En décembre 2025, Pax Christi France avait organisé grâce à Africa Reconciled, dans le cadre de son programme « Vacances Pacifiques », un camp de paix dans le camp de réfugiés de Nakivale, en Ouganda. Il avait pour objectif de renforcer les compétences des jeunes réfugiés en matière de résolution non violente des conflits, leadership transformationnel et entrepreneuriat pour la paix. Une initiative qui a marqué un tournant pour des dizaines de jeunes vivant dans un contexte de précarité et de tensions intercommunautaires. Cette formation ne s’est pas arrêtée là. Elle a trouvé une suite dans un projet concret : l’appui aux activités génératrices de revenus (AGR) portées par ces mêmes jeunes, pour renforcer leur autonomie économique tout en consolidant la cohésion sociale au sein du camp.
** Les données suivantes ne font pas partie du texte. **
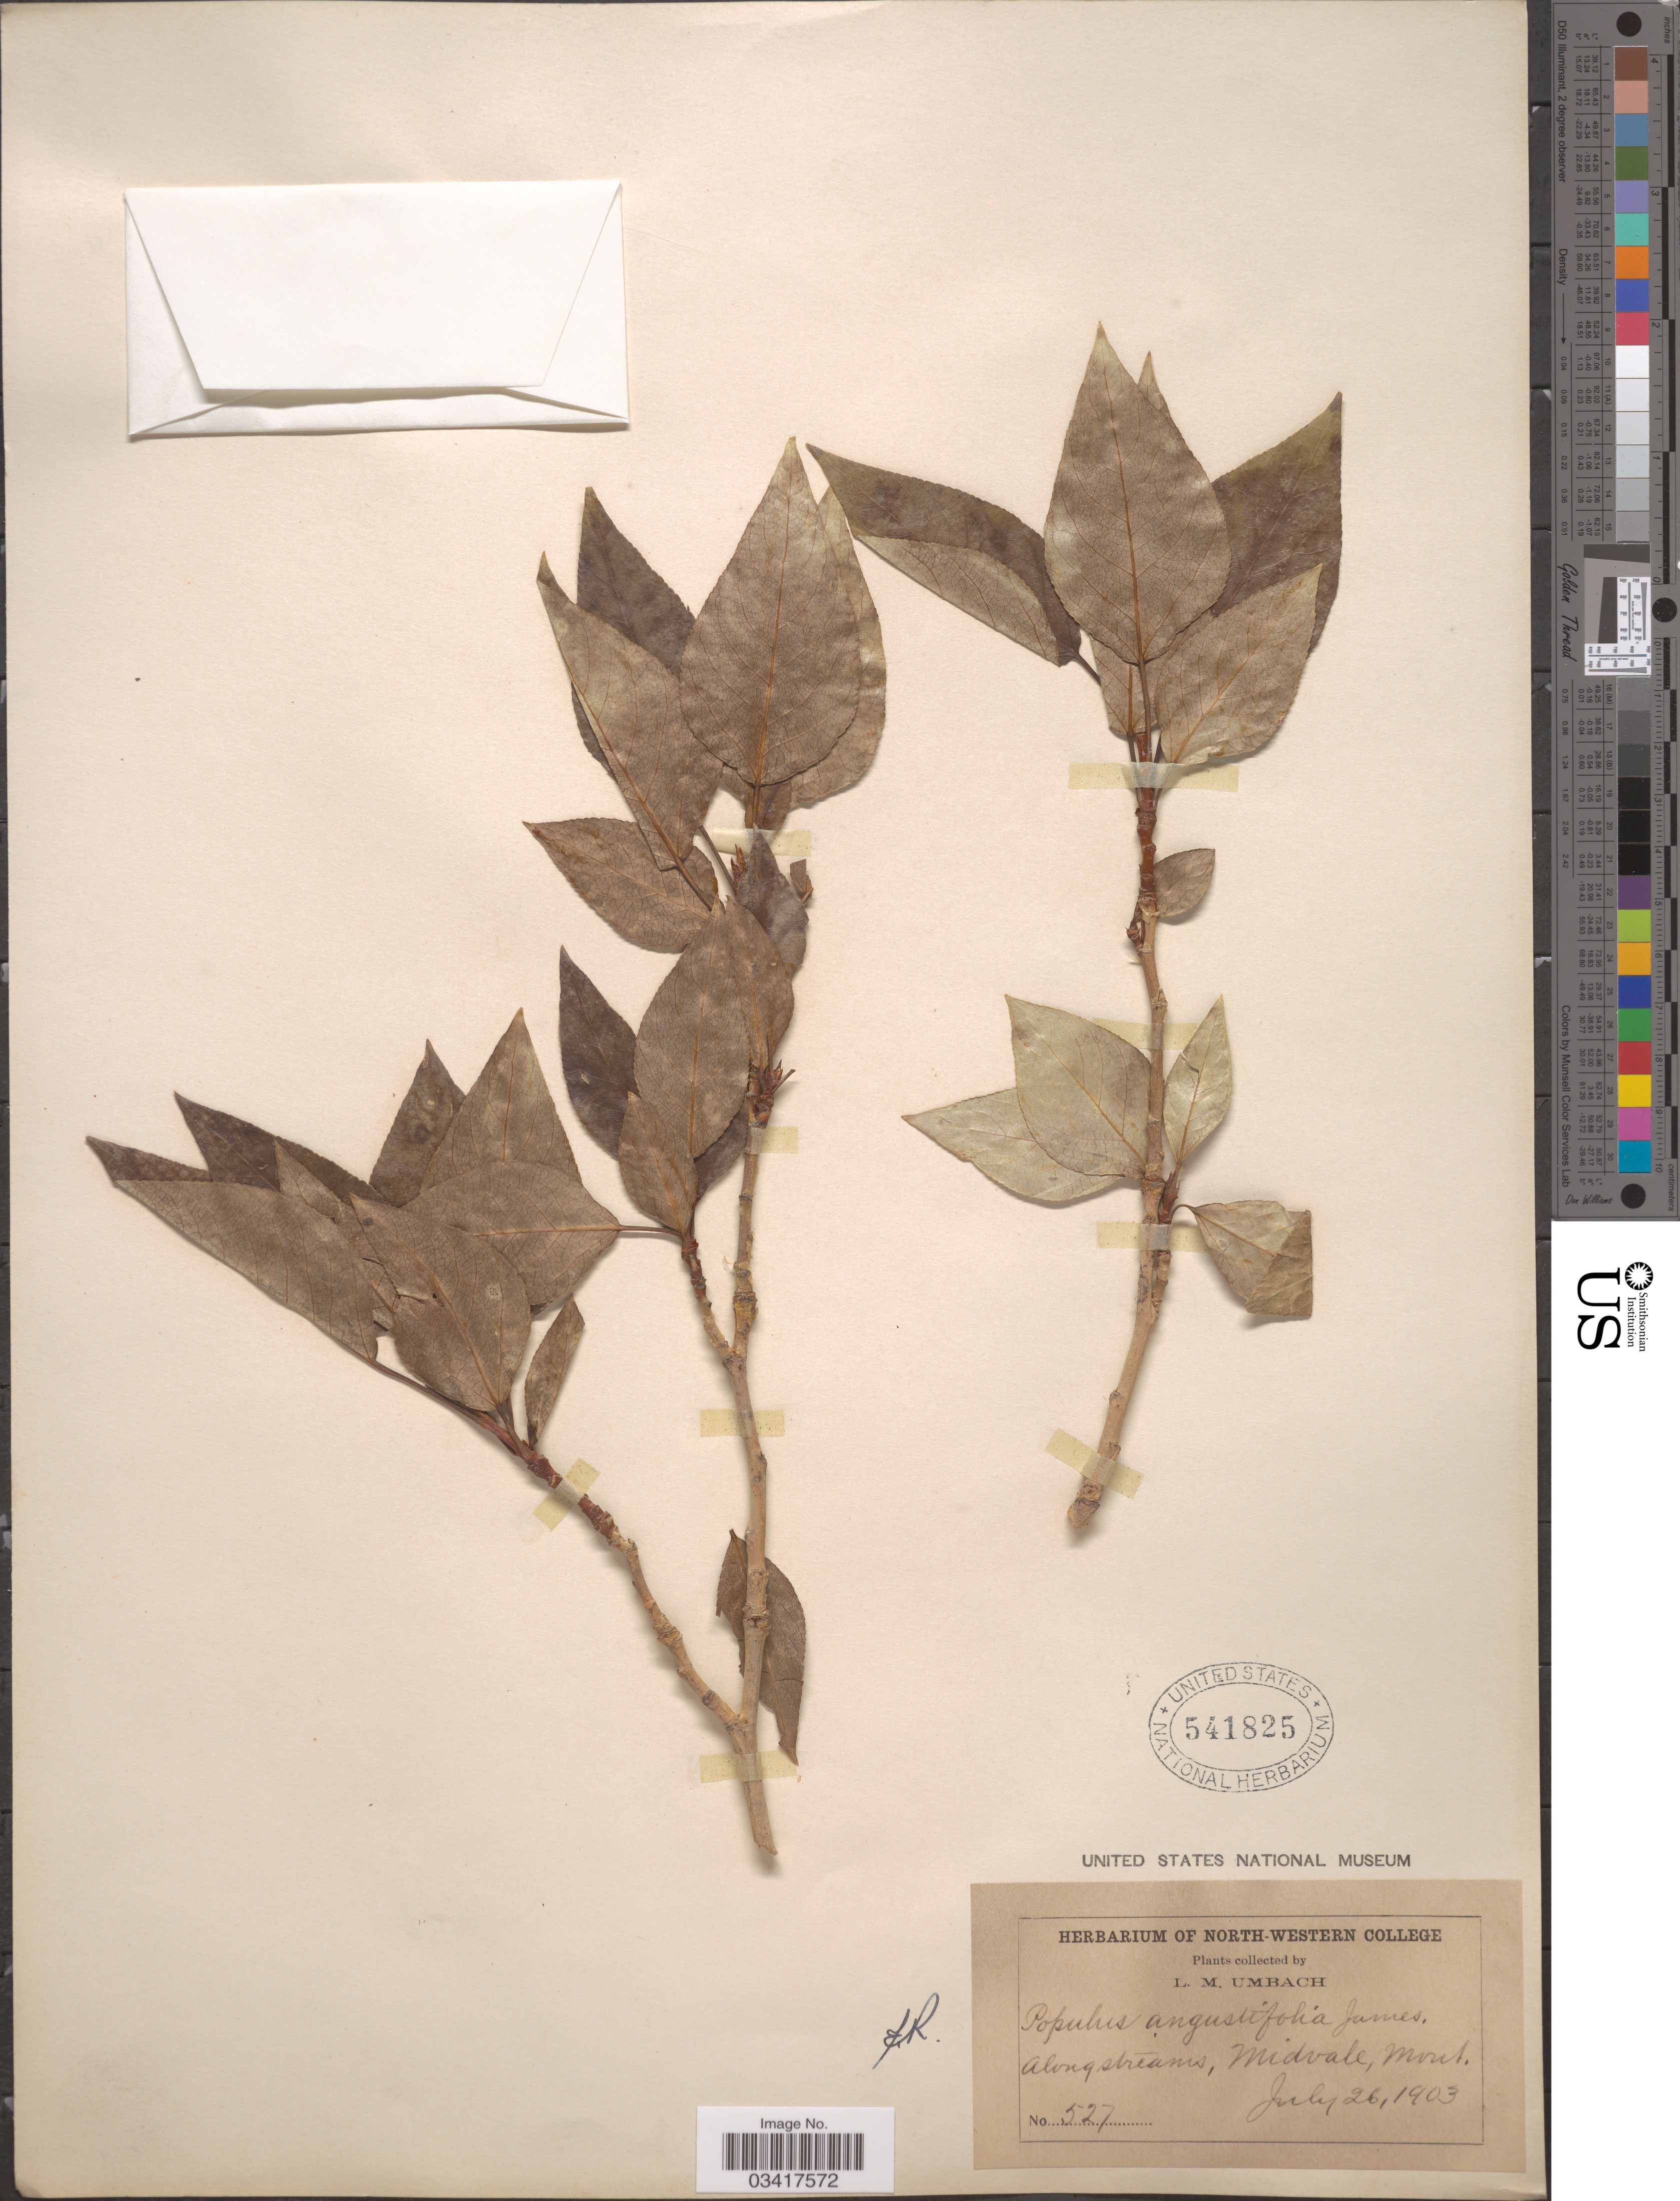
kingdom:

Un camp de paix qui a changé la donne
À l’issue de la formation du mois de décembre, les participants avaient conçu des projets collectifs dans le domaine de l’élevage. Pourquoi ce choix ? Parce que ces activités, accessibles et rentables, répondent à des besoins immédiats (alimentation, revenus) tout en favorisant la collaboration entre communautés. Comme l’explique le rapport de mission d’Africa Reconciled :
« Les jeunes ont démontré leur capacité à co-construire des initiatives concrètes, intégrant des approches inclusives pour renforcer le vivre-ensemble. »
Du concept à la réalité : 1 500 $ pour trois projets pilotes
En mai 2026, une mission d’appui a été déployée pour mettre en œuvre ces projets. Du 1er au 4 mai, une équipe d’Africa Reconciled s’est rendue à Nakivale pour :
- Évaluer l’avancement des groupes sur le terrain (visites à Nyakabanda, Juru et Base Camp).
- Remettre officiellement les fonds (500 $ par groupe, soit 1 500 $ au total) lors d’une cérémonie publique à la paroisse de Nakivale.
- Former un comité de suivi (6 membres) pour accompagner les jeunes dans la gestion de leurs activités.
Les trois projets financés avec l’état d’avancement en mai 2026:
- Groupe 1 Elevage de poules : Construction du poulailler en cours (financée par cotisations des membres)
- Groupe 2 Elevage de porcs : Début de la construction d’un bâtiment en briques locales
- Groupe 3 Elevage de lapins : Terrain sécurisé, travaux de construction à lancer
Un mécanisme solidaire a été mis en place : les premiers animaux (porcelets, poussins, lapereaux) seront redistribués aux membres du groupe pour qu’ils lancent leurs propres élevages, créant ainsi une chaîne de solidarité et assurant la pérennité du projet.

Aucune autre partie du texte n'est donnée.